**Ausgangstext:**
╔══

Oberverwaltungsgericht Niedersachsen
Beschl. v. 13.10.1989, Az.: 21 L 279/89

Bindungswirkung eines Übertragungsbeschlusses im Fall der Verweisung an ein anderes Gericht im Asylverfahrensrecht

Bibliographie

Gericht
OVG Niedersachsen
Datum
13.10.1989
Aktenzeichen
21 L 279/89
Entscheidungsform
Beschluss
Referenz
WKRS 1989, 12788
Entscheidungsname
[keine Angabe]
ECLI
ECLI:DE:OVGNI:1989:1013.21L279.89.0A

Verfahrensgang

vorgehend
VG Stade - 20.07.1989 - AZ: 6 VG A 443/86

Fundstelle

  • ZAR 1990, 97 (red. Leitsatz)

Verfahrensgegenstand

Anerkennung als Asylberechtigter - Nichtzulassungsbeschwerde -.

Prozessführer

Bundesbeauftragter für Asylangelegenheiten, ...

Prozessgegner

Bundesrepublik Deutschland,

Bundesminister des Innern in Bonn,
dieser vertreten durch den Leiter des Bundesamtes für die Anerkennung ausländischer Flüchtlinge, ...

Sonstige Beteiligte

Der srilankische Staatsangehörige ...,

In der Verwaltungsrechtssache
...
hat der 21. Senat des Oberverwaltungsgerichts für die Länder Niedersachsen und Schleswig-Holstein
am 13. Oktober 1989
beschlossen:

Tenor:

Die Beschwerde des Beigeladenen gegen die Nichtzulassung der Berufung in dem Urteil des Verwaltungsgerichts Stade - 6. Kammer Stade - vom 20. Juli 1989 wird zurückgewiesen.

╚══

**Datenauszug:**
╔══

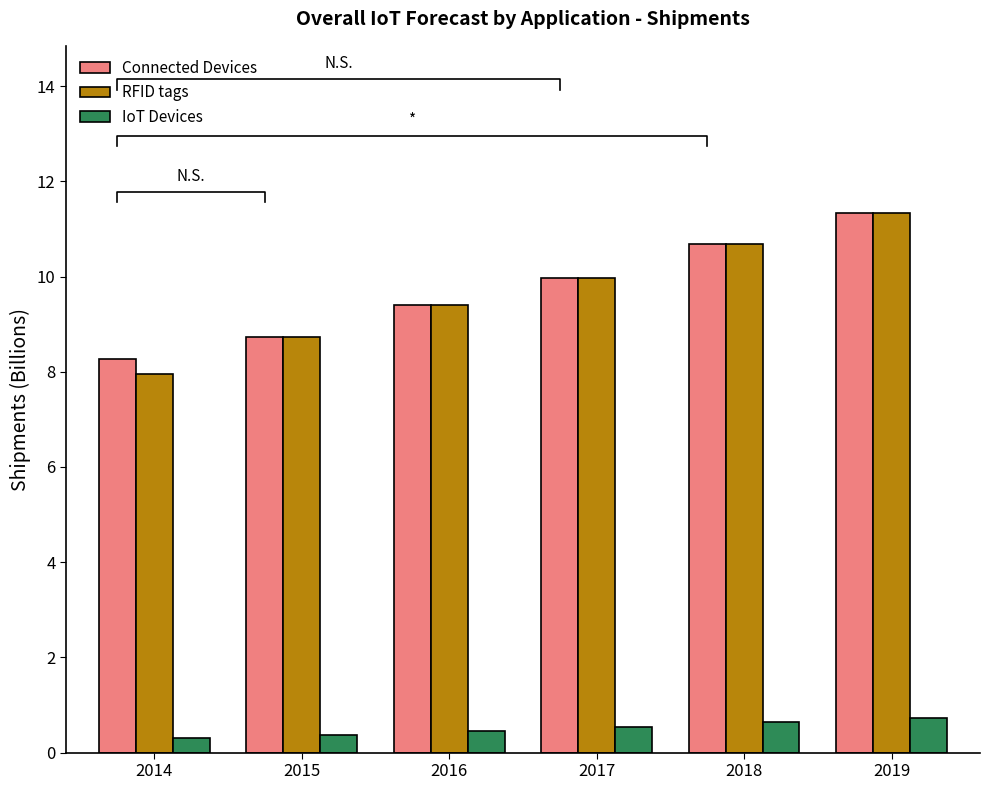

What are all the series names shown in the legend?

Connected Devices, RFID tags, IoT Devices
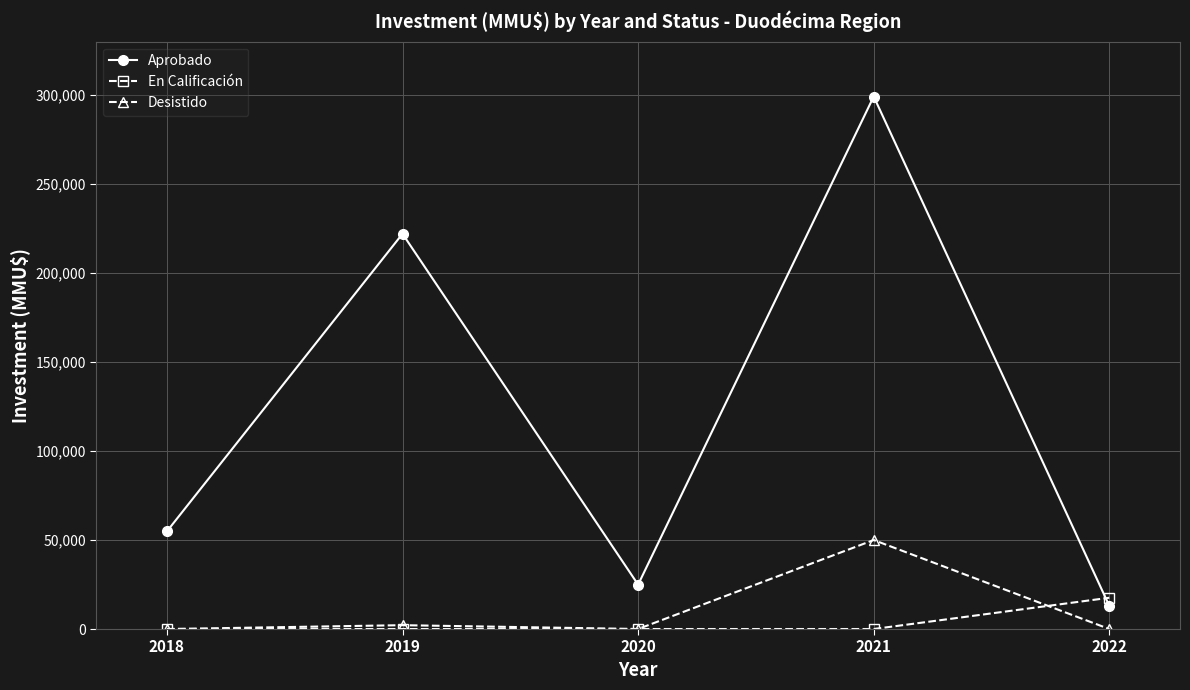

What is the highest value of the En Calificación series?

17570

╚══

**Aufgabe:** Gib den Gerichtsbeschluss vollständig und Wort für Wort wieder. Die Daten haben mit dem Gerichtsbeschluss nichts zu tun.

**Lösung:**
Oberverwaltungsgericht Niedersachsen
Beschl. v. 13.10.1989, Az.: 21 L 279/89

Bindungswirkung eines Übertragungsbeschlusses im Fall der Verweisung an ein anderes Gericht im Asylverfahrensrecht

Bibliographie

Gericht
OVG Niedersachsen
Datum
13.10.1989
Aktenzeichen
21 L 279/89
Entscheidungsform
Beschluss
Referenz
WKRS 1989, 12788
Entscheidungsname
[keine Angabe]
ECLI
ECLI:DE:OVGNI:1989:1013.21L279.89.0A

Verfahrensgang

vorgehend
VG Stade - 20.07.1989 - AZ: 6 VG A 443/86

Fundstelle

  • ZAR 1990, 97 (red. Leitsatz)

Verfahrensgegenstand

Anerkennung als Asylberechtigter - Nichtzulassungsbeschwerde -.

Prozessführer

Bundesbeauftragter für Asylangelegenheiten, ...

Prozessgegner

Bundesrepublik Deutschland,

Bundesminister des Innern in Bonn,
dieser vertreten durch den Leiter des Bundesamtes für die Anerkennung ausländischer Flüchtlinge, ...

Sonstige Beteiligte

Der srilankische Staatsangehörige ...,

In der Verwaltungsrechtssache
...
hat der 21. Senat des Oberverwaltungsgerichts für die Länder Niedersachsen und Schleswig-Holstein
am 13. Oktober 1989
beschlossen:

Tenor:

Die Beschwerde des Beigeladenen gegen die Nichtzulassung der Berufung in dem Urteil des Verwaltungsgerichts Stade - 6. Kammer Stade - vom 20. Juli 1989 wird zurückgewiesen.